Selected excerpt
◇ ◇ ◇ ◇ ◇ ◇ ◇

It shouldn't be a surprise that the end result of Nixon's Southern Strategy would have the southern conservative agenda seek another go at wrecking the nation.  We shouldn't be at all surprised that the Far Right - in the House, Senate, and wingnut media - want push this issue well over the cliff (no matter how much the party's own leadership is aware of the disaster that awaits them).  Their way or the highway.

This "negotiation" over the debt ceiling and the budget by having the Republicans demand this "We Get Everything WE Want" wish list is in my mind akin to a bank robber taking hostages during a heist... and then demanding that not only the cops let him go with all the cash from that bank, but that the cops help him rob three or four more banks right down the road because dammit he's in the right.  That's not negotiating.  That's not even practical hostage-taking.  That's batshit insanity. (pardon my Swedish)

There is no reason for Obama or Reid to answer this list at all.  The Republicans can scream all they want about who to blame when the debt ceiling crisis reaches the Defcon-1 level.  Insisting the majority party enact the worst elements of the minority party's agenda isn't democracy, isn't republican, and isn't sane.

And the polls are reflecting that, yes Americans know exactly who to blame if the shit goes down.

I want every voter to remember this by November 2014: The Republicans do not care to compromise, they do not care to govern, they do not care period.  They want it all.

Please for the love of God vote them out.

Sunday, April 21, 2013

Meanwhile In Other News From the Crazy Week: This Is What We Get When We Deregulate, People

That other bad tragic event from last week - the massive explosion of a fertilizer factory in West, TX - has this not-so-shocking revelation:


The U.S. Department of Homeland Security requires fertilizer plants and depots to disclose amounts of ammonium nitrate, which can be used to make a bomb, above 400 lbs. The West, Texas plant, West Fertilizer, reportedly held 270 tons of the substance, 1,350 times that limit.
"This facility was known to have chemicals well above the threshold amount to be regulated under the Chemical Facility Anti-Terrorism Standards Act (CFATS), yet we understand that DHS did not even know the plant existed until it blew up,"  Rep. Bennie Thompson (D-MS) said in a statement, according to Reuters.

◇ ◇ ◇ ◇ ◇ ◇ ◇

Data
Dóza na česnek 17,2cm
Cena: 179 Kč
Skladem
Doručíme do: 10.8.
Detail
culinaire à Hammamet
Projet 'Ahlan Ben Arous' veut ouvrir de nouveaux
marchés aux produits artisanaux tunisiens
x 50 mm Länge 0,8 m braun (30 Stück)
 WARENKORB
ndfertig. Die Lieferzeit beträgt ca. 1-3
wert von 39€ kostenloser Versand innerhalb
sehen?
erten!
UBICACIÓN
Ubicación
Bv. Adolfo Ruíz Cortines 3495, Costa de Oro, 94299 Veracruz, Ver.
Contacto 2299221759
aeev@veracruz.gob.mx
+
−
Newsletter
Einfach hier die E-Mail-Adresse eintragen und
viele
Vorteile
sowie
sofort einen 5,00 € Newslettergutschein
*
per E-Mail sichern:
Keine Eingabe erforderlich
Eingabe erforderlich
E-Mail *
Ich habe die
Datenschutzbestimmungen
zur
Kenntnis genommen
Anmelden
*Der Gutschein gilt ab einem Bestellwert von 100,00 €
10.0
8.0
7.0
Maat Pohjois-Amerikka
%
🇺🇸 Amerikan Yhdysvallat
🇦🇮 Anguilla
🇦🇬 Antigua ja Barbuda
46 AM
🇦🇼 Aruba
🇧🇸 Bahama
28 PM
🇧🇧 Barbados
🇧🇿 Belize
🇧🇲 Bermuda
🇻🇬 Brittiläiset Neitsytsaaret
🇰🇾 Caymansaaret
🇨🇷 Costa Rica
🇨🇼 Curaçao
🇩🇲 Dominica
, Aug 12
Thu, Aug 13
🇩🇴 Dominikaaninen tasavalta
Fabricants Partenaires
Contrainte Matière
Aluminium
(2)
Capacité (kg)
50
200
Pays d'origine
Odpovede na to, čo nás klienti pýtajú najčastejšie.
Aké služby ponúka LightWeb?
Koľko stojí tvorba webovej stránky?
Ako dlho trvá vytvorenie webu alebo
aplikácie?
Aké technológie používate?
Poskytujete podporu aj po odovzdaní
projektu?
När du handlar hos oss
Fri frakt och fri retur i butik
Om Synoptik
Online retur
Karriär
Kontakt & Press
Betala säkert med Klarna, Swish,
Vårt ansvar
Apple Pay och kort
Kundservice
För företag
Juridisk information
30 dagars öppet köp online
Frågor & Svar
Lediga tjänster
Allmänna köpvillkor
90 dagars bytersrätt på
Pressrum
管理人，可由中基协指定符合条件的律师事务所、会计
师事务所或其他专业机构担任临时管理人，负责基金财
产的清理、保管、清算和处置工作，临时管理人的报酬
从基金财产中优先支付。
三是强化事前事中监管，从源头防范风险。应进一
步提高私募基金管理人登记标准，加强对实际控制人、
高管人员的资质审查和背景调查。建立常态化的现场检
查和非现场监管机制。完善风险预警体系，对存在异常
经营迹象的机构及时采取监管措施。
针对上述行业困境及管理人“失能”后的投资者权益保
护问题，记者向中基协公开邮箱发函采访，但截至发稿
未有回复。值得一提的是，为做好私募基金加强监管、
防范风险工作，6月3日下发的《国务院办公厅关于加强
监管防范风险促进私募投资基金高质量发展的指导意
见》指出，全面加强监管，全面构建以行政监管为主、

◇ ◇ ◇ ◇ ◇ ◇ ◇

Actions to take
a. In the political blog excerpt, how much ammonium nitrate did the West, Texas plant reportedly hold?
b. From the political blog excerpt, reproduce word for word the stretch from "Meanwhile In Other" through "according to Reuters.".
c. Please extend the political blog excerpt about the debt ceiling fight and the West, Texas fertilizer plant explosion, picking up after its final sentence.

Answers
a. 270 tons, which is 1,350 times the 400-pound disclosure limit.

b.
Meanwhile In Other News From the Crazy Week: This Is What We Get When We Deregulate, People

That other bad tragic event from last week - the massive explosion of a fertilizer factory in West, TX - has this not-so-shocking revelation:


The U.S. Department of Homeland Security requires fertilizer plants and depots to disclose amounts of ammonium nitrate, which can be used to make a bomb, above 400 lbs. The West, Texas plant, West Fertilizer, reportedly held 270 tons of the substance, 1,350 times that limit.
"This facility was known to have chemicals well above the threshold amount to be regulated under the Chemical Facility Anti-Terrorism Standards Act (CFATS), yet we understand that DHS did not even know the plant existed until it blew up,"  Rep. Bennie Thompson (D-MS) said in a statement, according to Reuters.

c.
Considering that the factory caught on fire when we were told there weren't supposed to be any flammable chemicals there... Considering that the factory EXPLODED with a force knocking out the surrounding schools and nursing home and apartments... This isn't shocking.  There were clearly flammable stuff there: there were clearly too much nitrate/explosive compounds there.

The reason this all happened was very simple: our nation's system of safety and regulation protocols surrounding dangerous chemicals has fallen apart.  Due to a combination of relaxed laws and serious budget cuts and failure to fully staff our agencies to ensure regulations are upheld, this disaster and other fatal accidents elsewhere have happened.

THERE IS A VERY GOOD REASON WE HAVE LAWS: TO PROTECT PEOPLE.

There is a very good reason why we have regulations: to make sure those laws are enforced.  To make sure the people we are trying to protect - workers, emergency responders, neighbors, entire communities - stay safe.

The arguments for deregulation - they're too expensive, they punish free enterprise, businesses can self-regulate - fall apart after each coal mine disaster, each crashed airplane, each exploding factory, each worker killed.  Every excuse or alternative can't explain away the facts that if we had stricter enforcement of factory safety with chemicals, if that company truly played by the rules, if our regulators like OSHA or the Chemical Safety Board had more budget and more staff, we wouldn't have had that explosion killing people.

And our Republican overlords want to cut even further into our government budgets, weakening our ability to regulate and ensure public safety even further as well.  All because they hate government regulations, and all because they hate raising taxes on the uber-rich to pay for sh-t our nation desperately needs.